Problem to solve
What you return must match the entries exactly, except that the pictures are gone.

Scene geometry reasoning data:
┌──
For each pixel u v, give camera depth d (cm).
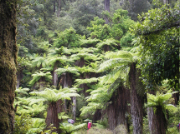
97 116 1048
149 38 347
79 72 1410
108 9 2464
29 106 1121
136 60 577
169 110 741
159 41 334
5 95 267
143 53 366
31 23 1456
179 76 296
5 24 284
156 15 332
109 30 1967
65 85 1302
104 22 2281
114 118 741
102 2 3098
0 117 249
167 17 306
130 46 1608
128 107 745
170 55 300
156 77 333
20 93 1314
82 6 2477
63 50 1653
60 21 2278
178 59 293
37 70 1530
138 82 571
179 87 302
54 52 1664
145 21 350
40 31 2070
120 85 707
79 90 1305
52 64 1489
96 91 896
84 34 2227
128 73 620
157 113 562
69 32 1883
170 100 756
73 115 1166
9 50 292
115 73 609
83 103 1273
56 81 1431
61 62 1494
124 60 585
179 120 702
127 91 700
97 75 1410
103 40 1852
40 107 1027
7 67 276
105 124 894
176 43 300
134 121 575
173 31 316
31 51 1684
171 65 304
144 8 2283
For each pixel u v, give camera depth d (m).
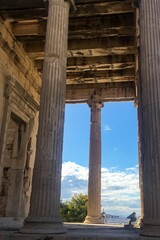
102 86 33.12
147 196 12.85
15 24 24.55
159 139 13.28
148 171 13.09
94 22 23.84
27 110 27.73
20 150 27.14
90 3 20.17
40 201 13.44
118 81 31.81
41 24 24.25
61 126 15.05
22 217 25.23
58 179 14.15
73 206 55.03
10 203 25.44
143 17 15.76
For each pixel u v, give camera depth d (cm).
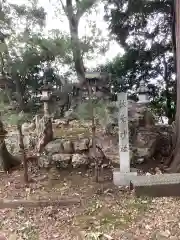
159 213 449
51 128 737
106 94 659
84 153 687
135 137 725
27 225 425
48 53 534
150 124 799
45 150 696
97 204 489
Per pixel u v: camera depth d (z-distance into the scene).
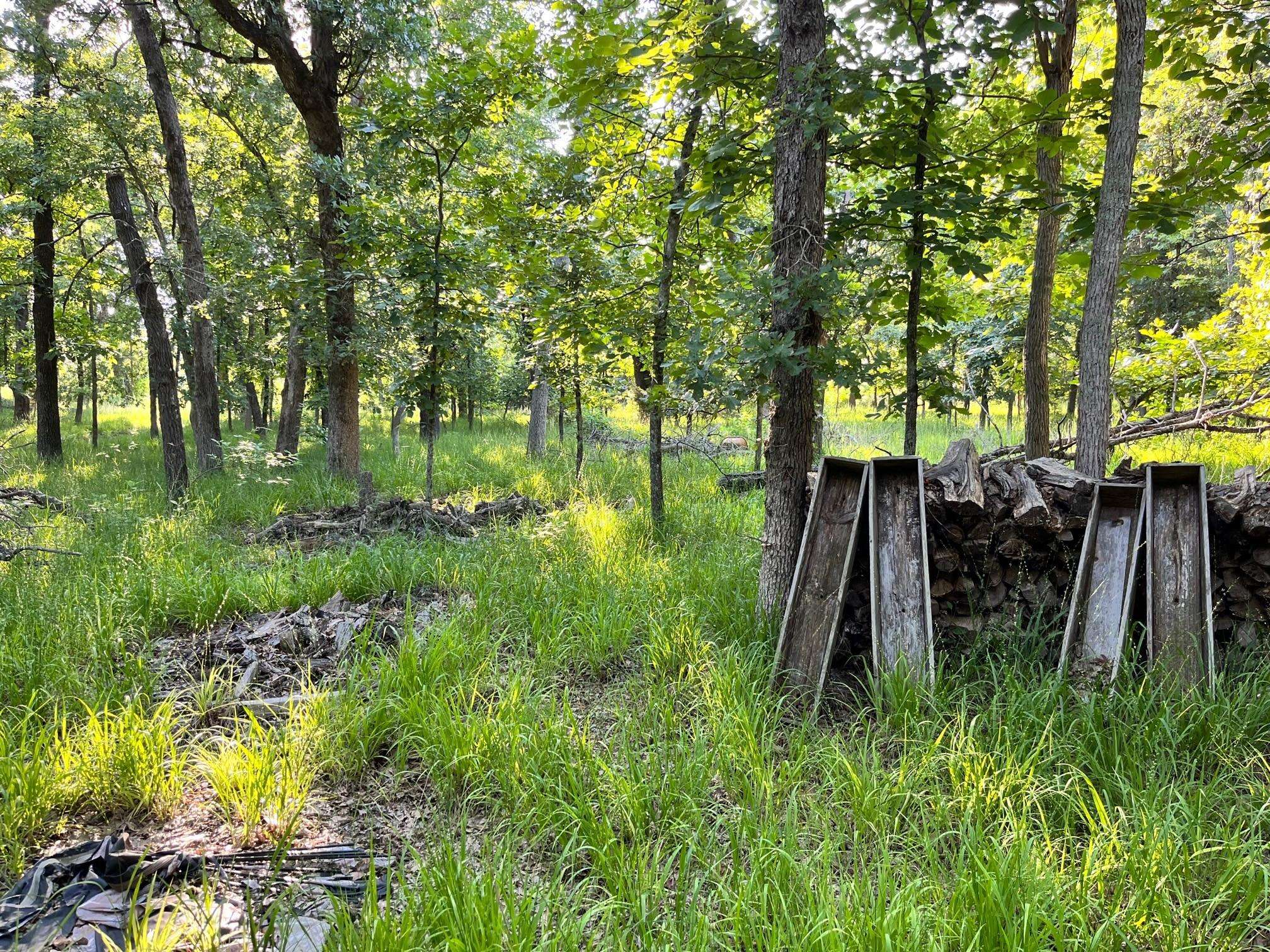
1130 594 3.38
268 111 12.57
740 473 9.68
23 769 2.64
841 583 3.71
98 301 16.22
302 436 15.65
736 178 4.61
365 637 4.05
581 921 1.96
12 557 5.11
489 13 12.58
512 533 6.66
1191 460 7.61
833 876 2.28
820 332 4.16
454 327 7.38
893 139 4.39
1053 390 10.45
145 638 4.21
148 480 10.37
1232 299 9.07
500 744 2.95
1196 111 8.05
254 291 9.80
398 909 2.21
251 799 2.66
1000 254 7.56
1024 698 3.04
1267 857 2.28
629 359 9.24
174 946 2.03
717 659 3.75
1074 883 2.08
└──
Result of the exercise
For each pixel u v, give camera depth d (cm).
97 116 1048
149 38 347
79 72 1410
108 9 2464
29 106 1121
136 60 577
169 110 741
159 41 334
5 95 267
143 53 366
31 23 1456
179 76 296
5 24 284
156 15 332
109 30 1967
65 85 1302
104 22 2281
114 118 741
102 2 3098
0 117 249
167 17 306
130 46 1608
128 107 745
170 55 300
156 77 333
20 93 1314
82 6 2477
63 50 1653
60 21 2278
178 59 293
37 70 1530
138 82 571
179 87 302
54 52 1664
145 21 350
40 31 2070
120 85 707
79 90 1305
52 64 1489
96 91 896
84 34 2227
128 73 620
157 113 562
69 32 1883
170 100 756
73 115 1166
9 50 292
115 73 609
83 103 1273
56 81 1431
61 62 1494
124 60 585
179 120 702
127 91 700
97 75 1410
103 40 1852
40 107 1027
7 67 276
105 124 894
176 43 300
134 121 575
173 31 316
31 51 1684
171 65 304
144 8 2283
For each pixel u v, give camera depth d (m).
102 86 33.12
147 196 12.85
15 24 24.55
159 139 13.28
148 171 13.09
94 22 23.84
27 110 27.73
20 150 27.14
90 3 20.17
40 201 13.44
118 81 31.81
41 24 24.25
61 126 15.05
22 217 25.23
58 179 14.15
73 206 55.03
10 203 25.44
143 17 15.76
For each pixel u v, give camera depth d (cm).
159 213 449
51 128 737
106 94 659
84 153 687
135 137 725
27 225 425
48 53 534
150 124 799
45 150 696
97 204 489
Per pixel u v: camera depth d (z-distance into the scene).
1130 594 3.38
268 111 12.57
740 473 9.68
23 769 2.64
841 583 3.71
98 301 16.22
302 436 15.65
736 178 4.61
365 637 4.05
581 921 1.96
12 557 5.11
489 13 12.58
512 533 6.66
1191 460 7.61
833 876 2.28
820 332 4.16
454 327 7.38
893 139 4.39
1053 390 10.45
145 638 4.21
148 480 10.37
1232 299 9.07
500 744 2.95
1196 111 8.05
254 291 9.80
398 909 2.21
251 799 2.66
1000 254 7.56
1024 698 3.04
1267 857 2.28
629 359 9.24
174 946 2.03
717 659 3.75
1074 883 2.08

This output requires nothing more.